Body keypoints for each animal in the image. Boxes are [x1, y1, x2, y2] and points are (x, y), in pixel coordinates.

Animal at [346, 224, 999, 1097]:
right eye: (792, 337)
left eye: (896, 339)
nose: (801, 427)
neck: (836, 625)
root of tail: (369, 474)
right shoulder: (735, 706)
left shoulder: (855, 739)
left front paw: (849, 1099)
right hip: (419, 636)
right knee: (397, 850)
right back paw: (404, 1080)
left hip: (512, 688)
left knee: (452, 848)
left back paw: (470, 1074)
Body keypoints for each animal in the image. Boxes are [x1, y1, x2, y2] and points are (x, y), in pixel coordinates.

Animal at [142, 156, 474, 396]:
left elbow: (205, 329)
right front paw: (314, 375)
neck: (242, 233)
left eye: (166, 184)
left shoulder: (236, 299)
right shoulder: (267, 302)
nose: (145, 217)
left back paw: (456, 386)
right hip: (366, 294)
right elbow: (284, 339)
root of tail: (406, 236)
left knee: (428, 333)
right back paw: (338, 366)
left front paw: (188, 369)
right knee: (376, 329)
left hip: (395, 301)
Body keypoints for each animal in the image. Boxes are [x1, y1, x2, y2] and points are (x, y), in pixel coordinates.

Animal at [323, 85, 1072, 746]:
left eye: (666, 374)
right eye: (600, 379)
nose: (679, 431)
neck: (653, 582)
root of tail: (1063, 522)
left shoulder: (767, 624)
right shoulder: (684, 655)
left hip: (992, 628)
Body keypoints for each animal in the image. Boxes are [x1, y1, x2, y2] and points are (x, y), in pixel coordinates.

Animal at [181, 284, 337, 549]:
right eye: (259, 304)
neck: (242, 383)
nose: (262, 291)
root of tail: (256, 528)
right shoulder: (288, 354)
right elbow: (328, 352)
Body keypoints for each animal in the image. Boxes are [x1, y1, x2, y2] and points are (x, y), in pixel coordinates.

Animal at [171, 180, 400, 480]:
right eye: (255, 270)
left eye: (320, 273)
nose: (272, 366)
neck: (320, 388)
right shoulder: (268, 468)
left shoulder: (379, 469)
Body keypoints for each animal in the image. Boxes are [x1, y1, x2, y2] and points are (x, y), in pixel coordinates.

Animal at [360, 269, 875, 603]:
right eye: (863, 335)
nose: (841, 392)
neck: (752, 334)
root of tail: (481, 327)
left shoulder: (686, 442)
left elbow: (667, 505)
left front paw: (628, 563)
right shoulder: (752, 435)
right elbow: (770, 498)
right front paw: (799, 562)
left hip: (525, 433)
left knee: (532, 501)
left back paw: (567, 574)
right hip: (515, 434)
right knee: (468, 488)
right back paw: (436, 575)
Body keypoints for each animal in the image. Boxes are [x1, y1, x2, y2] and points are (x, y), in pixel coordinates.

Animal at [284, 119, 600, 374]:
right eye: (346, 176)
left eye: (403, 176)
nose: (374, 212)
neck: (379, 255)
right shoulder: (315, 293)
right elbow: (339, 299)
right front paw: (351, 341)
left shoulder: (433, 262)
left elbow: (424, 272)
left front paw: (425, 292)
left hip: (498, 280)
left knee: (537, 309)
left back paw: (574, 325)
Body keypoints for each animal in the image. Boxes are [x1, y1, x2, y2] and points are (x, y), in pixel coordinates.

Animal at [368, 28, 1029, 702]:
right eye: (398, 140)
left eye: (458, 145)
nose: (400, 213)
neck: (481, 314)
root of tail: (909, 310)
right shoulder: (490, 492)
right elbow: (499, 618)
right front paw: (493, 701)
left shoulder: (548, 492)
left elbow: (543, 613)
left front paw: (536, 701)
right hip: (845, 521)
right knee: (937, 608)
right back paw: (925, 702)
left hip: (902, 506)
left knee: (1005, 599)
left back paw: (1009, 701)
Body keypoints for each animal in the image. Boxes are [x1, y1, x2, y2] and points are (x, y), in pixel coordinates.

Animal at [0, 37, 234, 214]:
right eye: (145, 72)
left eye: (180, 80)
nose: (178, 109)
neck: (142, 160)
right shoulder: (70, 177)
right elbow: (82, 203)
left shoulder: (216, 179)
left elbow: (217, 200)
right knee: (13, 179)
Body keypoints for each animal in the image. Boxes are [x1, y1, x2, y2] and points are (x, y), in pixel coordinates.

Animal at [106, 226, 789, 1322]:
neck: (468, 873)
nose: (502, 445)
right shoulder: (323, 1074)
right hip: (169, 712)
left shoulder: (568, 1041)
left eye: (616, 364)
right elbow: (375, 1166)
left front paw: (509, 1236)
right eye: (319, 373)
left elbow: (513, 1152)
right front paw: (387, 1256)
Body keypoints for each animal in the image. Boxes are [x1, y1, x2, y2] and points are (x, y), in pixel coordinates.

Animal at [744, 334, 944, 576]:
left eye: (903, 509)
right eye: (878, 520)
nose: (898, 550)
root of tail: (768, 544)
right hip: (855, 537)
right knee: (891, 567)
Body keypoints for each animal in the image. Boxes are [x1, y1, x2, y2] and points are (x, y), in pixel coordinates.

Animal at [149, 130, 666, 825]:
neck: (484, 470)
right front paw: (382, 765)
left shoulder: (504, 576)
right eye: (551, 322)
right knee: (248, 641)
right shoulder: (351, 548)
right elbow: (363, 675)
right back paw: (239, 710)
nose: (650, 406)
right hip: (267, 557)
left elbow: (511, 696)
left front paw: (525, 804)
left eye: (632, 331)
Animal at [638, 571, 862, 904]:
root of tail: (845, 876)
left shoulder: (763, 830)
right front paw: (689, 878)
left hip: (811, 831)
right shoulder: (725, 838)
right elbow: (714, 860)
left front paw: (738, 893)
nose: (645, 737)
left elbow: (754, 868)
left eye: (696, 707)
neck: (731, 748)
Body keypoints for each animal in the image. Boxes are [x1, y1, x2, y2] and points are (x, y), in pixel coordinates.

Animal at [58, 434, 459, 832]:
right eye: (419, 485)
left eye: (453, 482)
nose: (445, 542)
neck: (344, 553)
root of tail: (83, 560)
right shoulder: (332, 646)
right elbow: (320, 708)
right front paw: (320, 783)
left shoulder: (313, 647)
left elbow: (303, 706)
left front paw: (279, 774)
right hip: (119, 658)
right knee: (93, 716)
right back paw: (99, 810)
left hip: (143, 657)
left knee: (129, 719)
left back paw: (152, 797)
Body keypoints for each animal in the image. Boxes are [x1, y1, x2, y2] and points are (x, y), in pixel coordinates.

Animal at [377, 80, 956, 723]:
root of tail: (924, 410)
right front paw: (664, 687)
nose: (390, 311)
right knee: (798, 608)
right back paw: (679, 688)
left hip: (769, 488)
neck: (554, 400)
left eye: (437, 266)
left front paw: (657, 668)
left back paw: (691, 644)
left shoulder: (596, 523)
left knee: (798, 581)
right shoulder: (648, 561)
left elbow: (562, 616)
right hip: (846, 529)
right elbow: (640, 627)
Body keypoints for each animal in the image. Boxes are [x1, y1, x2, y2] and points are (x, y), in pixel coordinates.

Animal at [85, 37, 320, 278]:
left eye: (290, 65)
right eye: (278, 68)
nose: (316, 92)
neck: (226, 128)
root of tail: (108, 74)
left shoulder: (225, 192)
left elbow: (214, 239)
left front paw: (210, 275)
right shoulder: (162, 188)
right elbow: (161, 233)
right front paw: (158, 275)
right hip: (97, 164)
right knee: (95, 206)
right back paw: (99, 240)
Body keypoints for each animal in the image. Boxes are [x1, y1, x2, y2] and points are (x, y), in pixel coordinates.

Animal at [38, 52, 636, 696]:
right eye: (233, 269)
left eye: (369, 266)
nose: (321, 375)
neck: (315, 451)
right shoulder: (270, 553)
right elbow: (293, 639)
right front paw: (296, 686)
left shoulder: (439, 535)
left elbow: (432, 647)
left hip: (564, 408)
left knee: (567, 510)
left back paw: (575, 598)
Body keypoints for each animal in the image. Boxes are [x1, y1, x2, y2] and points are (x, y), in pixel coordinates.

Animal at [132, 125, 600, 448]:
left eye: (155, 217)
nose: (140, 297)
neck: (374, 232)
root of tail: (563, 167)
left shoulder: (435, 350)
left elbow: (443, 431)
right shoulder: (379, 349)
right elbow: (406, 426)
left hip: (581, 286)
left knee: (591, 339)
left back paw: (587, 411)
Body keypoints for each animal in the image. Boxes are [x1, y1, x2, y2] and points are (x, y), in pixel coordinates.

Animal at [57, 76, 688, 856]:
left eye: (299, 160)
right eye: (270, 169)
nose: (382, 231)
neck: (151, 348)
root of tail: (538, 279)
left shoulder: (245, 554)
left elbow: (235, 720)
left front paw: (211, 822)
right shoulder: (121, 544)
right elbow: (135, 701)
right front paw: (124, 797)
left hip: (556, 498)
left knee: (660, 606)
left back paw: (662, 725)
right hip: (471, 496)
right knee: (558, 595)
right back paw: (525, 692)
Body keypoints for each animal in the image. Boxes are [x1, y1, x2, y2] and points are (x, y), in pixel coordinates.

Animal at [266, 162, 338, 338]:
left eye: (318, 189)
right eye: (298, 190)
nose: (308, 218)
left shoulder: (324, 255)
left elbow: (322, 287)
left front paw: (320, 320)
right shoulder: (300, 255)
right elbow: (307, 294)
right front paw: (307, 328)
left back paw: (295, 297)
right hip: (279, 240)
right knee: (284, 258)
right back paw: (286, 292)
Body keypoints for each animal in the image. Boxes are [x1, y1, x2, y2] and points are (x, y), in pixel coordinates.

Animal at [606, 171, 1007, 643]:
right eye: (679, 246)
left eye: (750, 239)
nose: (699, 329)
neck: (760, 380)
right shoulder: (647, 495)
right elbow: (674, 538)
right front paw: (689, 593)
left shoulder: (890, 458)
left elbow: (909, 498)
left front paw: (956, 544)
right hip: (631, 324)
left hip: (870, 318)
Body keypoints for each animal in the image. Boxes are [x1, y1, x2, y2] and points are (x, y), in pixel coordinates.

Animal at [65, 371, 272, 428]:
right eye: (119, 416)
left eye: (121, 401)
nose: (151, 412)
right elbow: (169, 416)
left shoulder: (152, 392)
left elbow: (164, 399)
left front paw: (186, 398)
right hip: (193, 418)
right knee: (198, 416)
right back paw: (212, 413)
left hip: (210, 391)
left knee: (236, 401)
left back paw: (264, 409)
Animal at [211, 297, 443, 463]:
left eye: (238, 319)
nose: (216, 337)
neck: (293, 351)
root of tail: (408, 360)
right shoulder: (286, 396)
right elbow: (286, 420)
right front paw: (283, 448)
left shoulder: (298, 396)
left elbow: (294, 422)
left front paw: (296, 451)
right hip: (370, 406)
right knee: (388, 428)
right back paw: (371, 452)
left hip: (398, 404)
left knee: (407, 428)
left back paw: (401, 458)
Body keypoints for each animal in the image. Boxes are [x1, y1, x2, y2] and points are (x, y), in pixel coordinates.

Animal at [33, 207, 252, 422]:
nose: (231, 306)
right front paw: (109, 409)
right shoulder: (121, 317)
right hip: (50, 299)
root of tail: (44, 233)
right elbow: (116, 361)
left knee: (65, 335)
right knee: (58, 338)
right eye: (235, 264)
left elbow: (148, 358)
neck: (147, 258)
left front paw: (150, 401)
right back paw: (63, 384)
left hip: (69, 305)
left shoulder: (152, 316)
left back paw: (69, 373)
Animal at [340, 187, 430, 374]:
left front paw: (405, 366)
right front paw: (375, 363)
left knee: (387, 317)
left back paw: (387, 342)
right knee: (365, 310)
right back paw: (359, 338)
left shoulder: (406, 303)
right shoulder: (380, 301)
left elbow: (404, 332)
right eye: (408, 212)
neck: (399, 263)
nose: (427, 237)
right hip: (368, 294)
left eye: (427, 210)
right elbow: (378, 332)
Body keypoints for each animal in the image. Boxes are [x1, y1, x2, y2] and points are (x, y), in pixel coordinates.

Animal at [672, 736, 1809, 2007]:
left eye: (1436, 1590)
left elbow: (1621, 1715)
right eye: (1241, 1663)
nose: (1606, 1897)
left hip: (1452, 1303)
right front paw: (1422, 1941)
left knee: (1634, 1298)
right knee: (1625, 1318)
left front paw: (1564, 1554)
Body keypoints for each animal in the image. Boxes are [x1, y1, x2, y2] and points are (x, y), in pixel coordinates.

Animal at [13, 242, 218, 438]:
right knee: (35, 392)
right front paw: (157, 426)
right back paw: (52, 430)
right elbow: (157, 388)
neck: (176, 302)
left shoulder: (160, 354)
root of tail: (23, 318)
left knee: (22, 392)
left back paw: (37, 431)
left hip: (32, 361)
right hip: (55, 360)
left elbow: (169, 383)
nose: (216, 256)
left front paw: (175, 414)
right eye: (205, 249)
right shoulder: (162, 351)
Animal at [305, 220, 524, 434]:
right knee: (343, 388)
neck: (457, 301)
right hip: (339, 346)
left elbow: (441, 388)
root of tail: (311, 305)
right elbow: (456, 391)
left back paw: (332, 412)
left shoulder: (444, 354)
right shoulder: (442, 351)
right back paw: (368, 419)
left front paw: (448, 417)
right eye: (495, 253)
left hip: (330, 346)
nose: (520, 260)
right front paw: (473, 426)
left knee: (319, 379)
────────────────────────────────────────
## TASK INSTRUCTIONS
Restate word for word only the lines above from the line containing "neck: (315, 451)" to the line containing "right back paw: (286, 292)", both of them included.

## RESULT
neck: (315, 451)
right shoulder: (270, 553)
right elbow: (293, 639)
right front paw: (296, 686)
left shoulder: (439, 535)
left elbow: (432, 647)
left hip: (564, 408)
left knee: (567, 510)
left back paw: (575, 598)
Body keypoints for each animal in the image. Boxes are [x1, y1, x2, y2] and points are (x, y), in pixel coordinates.

Animal at [132, 125, 600, 448]:
left eye: (155, 217)
nose: (140, 297)
neck: (374, 232)
root of tail: (563, 167)
left shoulder: (435, 350)
left elbow: (443, 431)
right shoulder: (379, 349)
right elbow: (406, 426)
left hip: (581, 286)
left knee: (591, 339)
left back paw: (587, 411)
Body keypoints for each animal in the image. Boxes are [x1, y1, x2, y2] and points are (x, y), in pixel coordinates.

Animal at [57, 76, 688, 856]:
left eye: (299, 160)
right eye: (270, 169)
nose: (382, 231)
neck: (151, 348)
root of tail: (538, 279)
left shoulder: (245, 554)
left elbow: (235, 720)
left front paw: (211, 822)
right shoulder: (121, 544)
right elbow: (135, 701)
right front paw: (124, 797)
left hip: (556, 498)
left knee: (660, 606)
left back paw: (662, 725)
right hip: (471, 496)
right knee: (558, 595)
right back paw: (525, 692)
Body keypoints for each animal in the image. Boxes are [x1, y1, x2, y2] and points are (x, y), in pixel coordinates.

Animal at [266, 162, 338, 338]:
left eye: (318, 189)
right eye: (298, 190)
nose: (308, 218)
left shoulder: (324, 255)
left elbow: (322, 287)
left front paw: (320, 320)
right shoulder: (300, 255)
right elbow: (307, 294)
right front paw: (307, 328)
left back paw: (295, 297)
right hip: (279, 240)
right knee: (284, 258)
right back paw: (286, 292)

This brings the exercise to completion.